## [TO-DO ITEM]
In the text about Aang and the Avatar, which previous avatar is given as an example of avatars who were allowed to have relationships?

## [SOURCE DOCUMENT]
=== Section Start ===

As far as him not being able to marry and have children: This may have been more to do with the time Aang was growing up and less to do with the "code of the avatar", after all, previous avatars had been allowed to have relationships, especially in times of lasting peace (avatar Kuruk is an example), but the Air Nomads knew about the coming war (the reason they began training Aang and telling he was the Avatar at a younger age was to prepare him for the coming war), and thus wanted Aang to focus on his training.
Shortly after the events of the Avatar series there where many years of peace, meaning that Aang would be able to settle down and marry without the worry of having to fight another war.
I believe you are confused.
It is in different canon The Last Airbender film that Aang runs away due to not being allowed to have a family.
Katara: Why did you run away?

=== Section End ===

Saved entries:
=== Section Start ===

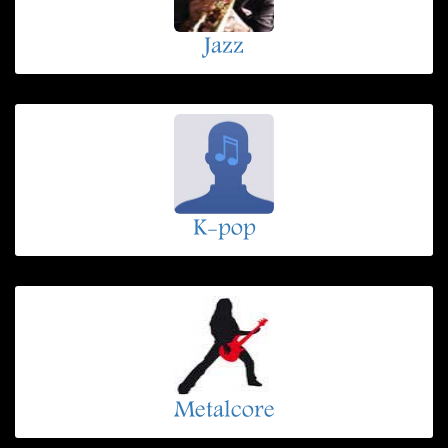
Jazz
K-pop
Metalcore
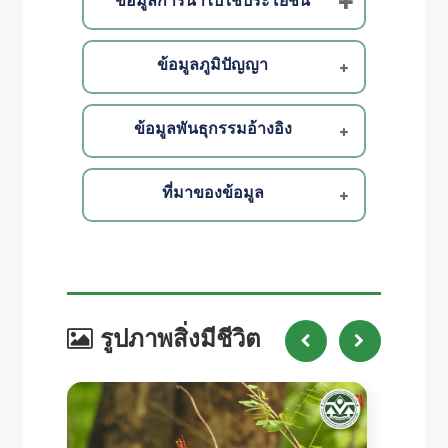
ข้อมูลการนำไปใช้ประโยชน์
ข้อมูลภูมิปัญญา
ข้อมูลพันธุกรรมอ้างอิง
ที่มาของข้อมูล
รูปภาพสิ่งมีชีวิต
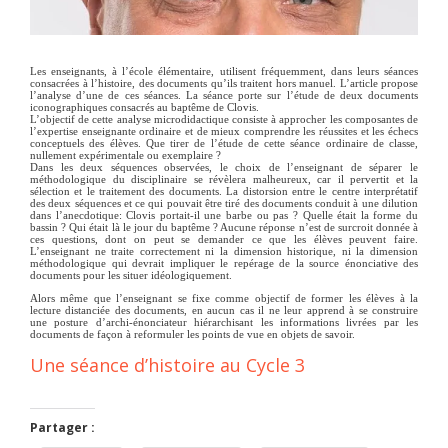
Les enseignants, à l’école élémentaire, utilisent fréquemment, dans leurs séances
consacrées à l’histoire, des documents qu’ils traitent hors manuel. L’article propose
l’analyse d’une de ces séances. La séance porte sur l’étude de deux documents
iconographiques consacrés au baptême de Clovis.
L’objectif de cette analyse microdidactique consiste à approcher les composantes de
l’expertise enseignante ordinaire et de mieux comprendre les réussites et les échecs
conceptuels des élèves. Que tirer de l’étude de cette séance ordinaire de classe,
nullement expérimentale ou exemplaire ?
Dans les deux séquences observées, le choix de l’enseignant de séparer le
méthodologique du disciplinaire se révèlera malheureux, car il pervertit et la
sélection et le traitement des documents. La distorsion entre le centre interprétatif
des deux séquences et ce qui pouvait être tiré des documents conduit à une dilution
dans l’anecdotique: Clovis portait-il une barbe ou pas ? Quelle était la forme du
bassin ? Qui était là le jour du baptême ? Aucune réponse n’est de surcroit donnée à
ces questions, dont on peut se demander ce que les élèves peuvent faire.
L’enseignant ne traite correctement ni la dimension historique, ni la dimension
méthodologique qui devrait impliquer le repérage de la source énonciative des
documents pour les situer idéologiquement.
Alors même que l’enseignant se fixe comme objectif de former les élèves à la
lecture distanciée des documents, en aucun cas il ne leur apprend à se construire
une posture d’archi-énonciateur hiérarchisant les informations livrées par les
documents de façon à reformuler les points de vue en objets de savoir.
Une séance d’histoire au Cycle 3
Partager :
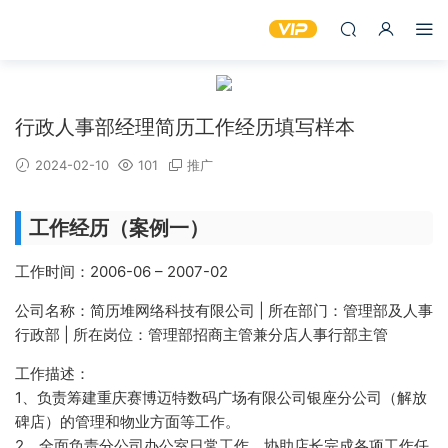
行政人事部经理简历工作经历填写样本
2024-02-10
101
推广
工作经历（案例一）
工作时间：2006-06 – 2007-02
公司名称：简历堆网络科技有限公司 | 所在部门：管理部及人事
行政部 | 所在岗位：管理部招商主管兼分店人事行部主管
工作描述：
1、负责筹建重庆赛博迈特数码广场有限公司银座分公司（解放
碑店）的管理和物业方面等工作。
2、全面负责分公司办公室日常工作。协助店长完成各项工作任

=== Section End ===

## [WRITTEN ANSWER]
Avatar Kuruk